Unser Landkreis besitzt mit über 45 % seiner Fläche einen relativ hohen Waldanteil. Nach Einschätzung von Forstmitarbeitern und Ökologen ist gegenwärtig auf bis zu 90 % dieser Fläche eine Naturverjüngung nicht möglich. Als Hauptursache dafür muss ein zu hoher Bestand an Schalenwild angesehen werden. In gleicher Weise hatte sich bekanntlich der Direktor des Landesforstbetriebs im Dezember 2013 für Brandenburg insgesamt geäußert. Mit großer Sorge haben wir zur Kenntnis genommen, dass der Rohstoff Holz, die klimaausgleichende Wirkung des Waldes sowie der Umbau zu angepassten, naturnahen Beständen für die Zukunft gefährdet sind, wenn es nicht gelingt, den Wildbestand auf ein verträgliches Maß zu reduzieren. Zäune im Wald sind nicht nur sehr teuer und für Kleinwaldbesitzer kaum finanzierbar, sie verschärfen auch die Probleme auf der verbleibenden Fläche.

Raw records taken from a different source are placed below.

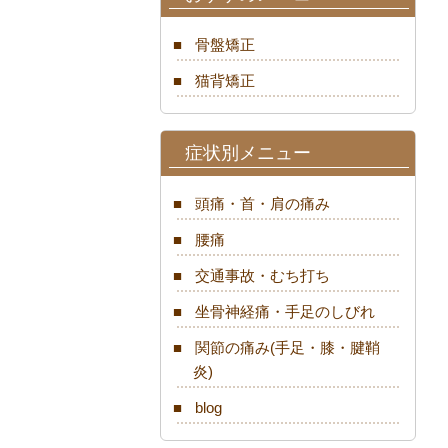
骨盤矯正
猫背矯正
症状別メニュー
頭痛・首・肩の痛み
腰痛
交通事故・むち打ち
坐骨神経痛・手足のしびれ
関節の痛み(手足・膝・腱鞘
炎)
blog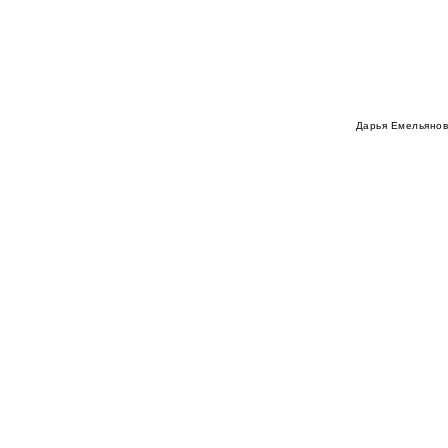
Дарья Емельянов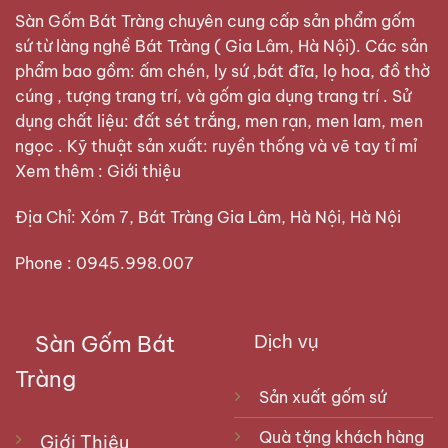
Sàn Gốm Bát Tràng
chuyên cung cấp sản phẩm gốm
sứ từ làng nghề Bát Tràng ( Gia Lâm, Hà Nội). Các sản
phẩm bao gồm: ấm chén, ly sứ ,bát đĩa, lọ hoa, đồ thờ
cúng , tượng trang trí, và gốm gia dụng trang trí . Sử
dụng chất liệu: đất sét trắng, men rạn, men lam, men
ngọc . Kỹ thuật sản xuất: ruyền thống và vẽ tay tỉ mỉ
Xem thêm :
Giới thiệu
Địa Chỉ: Xóm 7, Bát Tràng Gia Lâm, Hà Nội, Hà Nội
Phone : 0945.998.007
Sàn Gốm Bát
Dịch vụ
Tràng
Sản xuất gốm sứ
Quà tặng khách hàng
Giới Thiệu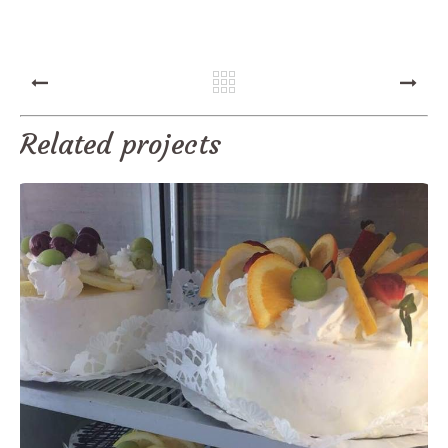
PREV
NEXT
Related projects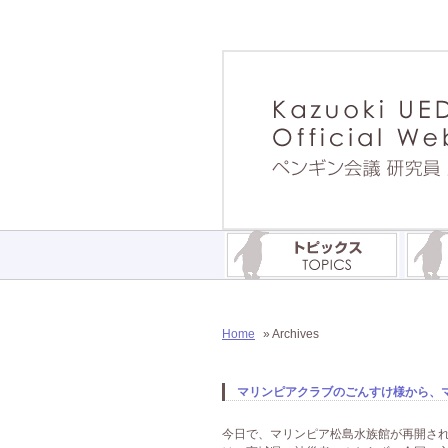
Home
» Archives
マリンピアクラブのごんすけ様から、マ
今日で、マリンピア松島水族館が再開さ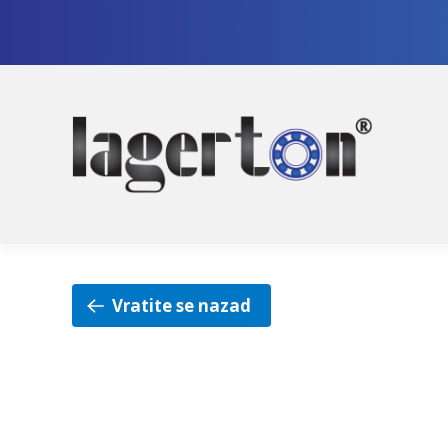
Pre
Sko
na
na
nav
sad
Vratite se nazad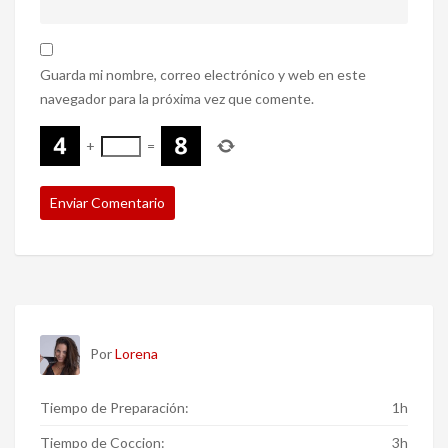
Guarda mi nombre, correo electrónico y web en este
navegador para la próxima vez que comente.
+
=
Por
Lorena
Tiempo de Preparación:
1h
Tiempo de Coccion:
3h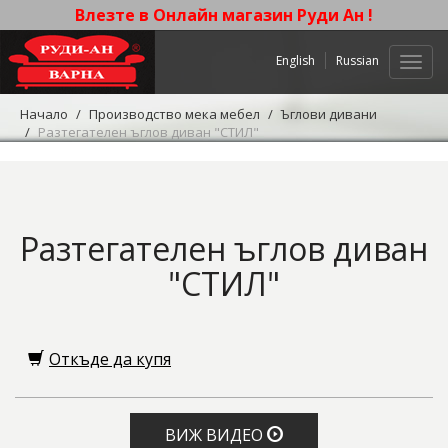
Влезте в Онлайн магазин Руди Ан !
English
Russian
Нави
Начало
Производство мека мебел
Ъглови дивани
Разтегателен ъглов диван "СТИЛ"
Разтегателен ъглов диван
"СТИЛ"
Откъде да купя
ВИЖ ВИДЕО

Wir bekennen uns zur Notwendigkeit der Jagd, fordern aber, dass das Jagdrecht so reformiert wird, dass eine nachhaltige Entwicklung des Waldes durch angepasste Wildbestände ermöglicht werden kann. Zusätzlich mahnen wir mehr Sorge für die Erhöhung der biologischen Vielfalt in der Agrarlandschaft an. Wir regen an, dass eine forstbehördliche Stellungnahme zu allen Waldgebieten in die Entscheidung zu Abschussplanungen einbezogen wird. Weiterhin gibt es positive Erfahrungen bei Drückjagden, wenn Hundemeuten zum Einsatz kommen.

Die untere Jagdbehörde hat in den letzten Jahren in Abstimmung mit dem Jagdbeirat versucht die Spielräume des Jagdrechts im Sinne einer Begrenzung der Schalenwilddichte zu nutzen. Die positiven Wirkungen für den Wald sind allerdings bisher ausgeblieben. Im Gegensatz dazu gelang es in zwei Landesforstrevieren unter Nutzung von Sonderregelungen und durch eine konsequente Bejagung, die natürliche Verjüngung wieder zu ermöglichen. Wir sehen das als Beweis dafür, dass eine Trendumkehr trotz veränderter Umweltbedingungen möglich ist.